I am trying to show the following statement:
Let $C$ be a primitive recursively closed class of functions and let $f:\mathbb N^3 \to \mathbb N$ and $g:\mathbb N^4 \to \mathbb N$ with $f,g \in C$. Show that the following function $h: \mathbb N^3 \to \mathbb N$ is also in $C$:
$$h(x,0,z)=f(x,0,z)$$$$h(x,y,0)=f(x,y,0)$$$$h(x,y+1,z+1)=g(x,y,z,h(x,y,z))$$
I've tried to defined the following function:
$$H(x,y,z)= \langle h(x,y,0),h(x,y+1,z) \rangle$$
If I could show that $H$ is primitive recursive, then, since $h(x,y,z)=r(H(x,y{\dot -}1,z)$, it is clear that $h$ is in $C$ since composition of primitive recursive functions is primitive recursive.

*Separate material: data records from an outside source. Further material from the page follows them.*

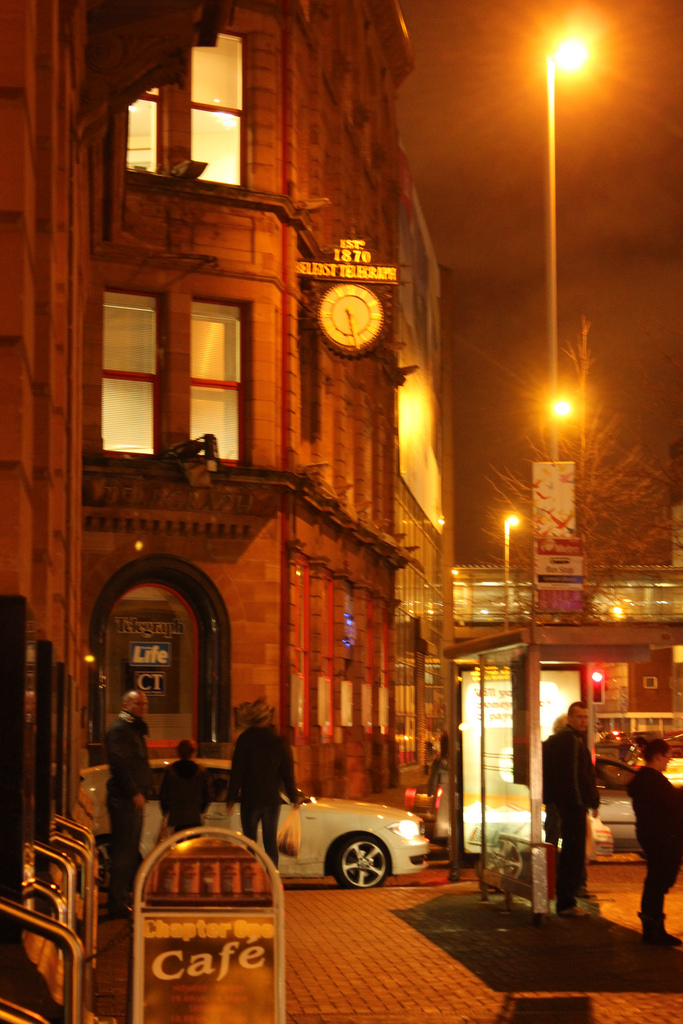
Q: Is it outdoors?
A: Yes, it is outdoors.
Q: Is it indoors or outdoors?
A: It is outdoors.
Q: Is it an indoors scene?
A: No, it is outdoors.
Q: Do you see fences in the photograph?
A: No, there are no fences.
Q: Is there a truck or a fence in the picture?
A: No, there are no fences or trucks.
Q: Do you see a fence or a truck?
A: No, there are no fences or trucks.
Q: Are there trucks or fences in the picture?
A: No, there are no fences or trucks.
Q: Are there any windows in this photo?
A: Yes, there is a window.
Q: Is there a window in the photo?
A: Yes, there is a window.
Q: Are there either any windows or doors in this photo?
A: Yes, there is a window.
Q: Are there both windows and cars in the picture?
A: Yes, there are both a window and a car.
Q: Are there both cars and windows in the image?
A: Yes, there are both a window and a car.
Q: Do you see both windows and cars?
A: Yes, there are both a window and a car.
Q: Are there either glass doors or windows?
A: Yes, there is a glass window.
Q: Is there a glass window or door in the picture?
A: Yes, there is a glass window.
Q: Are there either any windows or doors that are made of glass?
A: Yes, the window is made of glass.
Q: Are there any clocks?
A: Yes, there is a clock.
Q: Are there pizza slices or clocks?
A: Yes, there is a clock.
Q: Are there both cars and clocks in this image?
A: Yes, there are both a clock and a car.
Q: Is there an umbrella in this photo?
A: No, there are no umbrellas.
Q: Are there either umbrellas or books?
A: No, there are no umbrellas or books.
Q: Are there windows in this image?
A: Yes, there is a window.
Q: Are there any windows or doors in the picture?
A: Yes, there is a window.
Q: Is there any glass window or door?
A: Yes, there is a glass window.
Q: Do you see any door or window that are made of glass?
A: Yes, the window is made of glass.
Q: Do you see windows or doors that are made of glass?
A: Yes, the window is made of glass.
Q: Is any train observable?
A: No, there are no trains.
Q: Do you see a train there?
A: No, there are no trains.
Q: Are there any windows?
A: Yes, there is a window.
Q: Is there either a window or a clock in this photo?
A: Yes, there is a window.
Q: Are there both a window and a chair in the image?
A: No, there is a window but no chairs.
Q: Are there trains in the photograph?
A: No, there are no trains.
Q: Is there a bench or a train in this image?
A: No, there are no trains or benches.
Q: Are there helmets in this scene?
A: No, there are no helmets.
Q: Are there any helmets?
A: No, there are no helmets.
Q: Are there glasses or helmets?
A: No, there are no helmets or glasses.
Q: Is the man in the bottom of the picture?
A: Yes, the man is in the bottom of the image.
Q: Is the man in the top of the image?
A: No, the man is in the bottom of the image.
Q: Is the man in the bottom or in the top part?
A: The man is in the bottom of the image.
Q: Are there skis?
A: No, there are no skis.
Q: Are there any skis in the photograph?
A: No, there are no skis.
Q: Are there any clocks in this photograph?
A: Yes, there is a clock.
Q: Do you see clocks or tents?
A: Yes, there is a clock.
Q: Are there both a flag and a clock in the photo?
A: No, there is a clock but no flags.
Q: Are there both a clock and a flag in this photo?
A: No, there is a clock but no flags.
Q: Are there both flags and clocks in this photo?
A: No, there is a clock but no flags.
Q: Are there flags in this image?
A: No, there are no flags.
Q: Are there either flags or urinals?
A: No, there are no flags or urinals.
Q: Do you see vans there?
A: No, there are no vans.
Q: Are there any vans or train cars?
A: No, there are no vans or train cars.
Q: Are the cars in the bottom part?
A: Yes, the cars are in the bottom of the image.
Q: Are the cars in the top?
A: No, the cars are in the bottom of the image.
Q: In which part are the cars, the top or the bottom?
A: The cars are in the bottom of the image.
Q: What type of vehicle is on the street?
A: The vehicles are cars.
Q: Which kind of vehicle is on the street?
A: The vehicles are cars.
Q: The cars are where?
A: The cars are on the street.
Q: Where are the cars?
A: The cars are on the street.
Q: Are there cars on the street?
A: Yes, there are cars on the street.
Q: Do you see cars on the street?
A: Yes, there are cars on the street.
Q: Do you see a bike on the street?
A: No, there are cars on the street.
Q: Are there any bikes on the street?
A: No, there are cars on the street.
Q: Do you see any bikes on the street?
A: No, there are cars on the street.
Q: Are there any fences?
A: No, there are no fences.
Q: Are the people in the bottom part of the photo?
A: Yes, the people are in the bottom of the image.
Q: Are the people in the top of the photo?
A: No, the people are in the bottom of the image.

Now, $$H(x,y,0)= \langle h(x,y,0),h(x,y+1,0) \rangle$$$$= \langle f(x,y,0),f(x,y+1,0) \rangle$$
$$H(x,y,z+1)=\langle h(x,y,0),h(x,y+1,z+1) \rangle$$$$=\langle f(x,y,0),g(x,y,z,h(x,y,z) \rangle$$$$=\langle f(x,y,0), g(x,y,z,r(H(x,y{\dot -}1,z) \rangle$$
This last expression is a function $G(x,y,z,H(x,y,z))$, so $H$ is defined by primitive recursion, which in turn means that $H$ is primitive recursive.
I am not so sure if the steps of my proof are correct and I don't know if there is an easier solution to this exercise.
I would really apreciate if someone could take a look at my answer and tell me if he or she notices any mistakes and/or post an alternative solution.
Just in case, $\langle x,y \rangle=2^x(2y+1) {\dot -} 1$, and $r(\langle x,y \rangle)=y$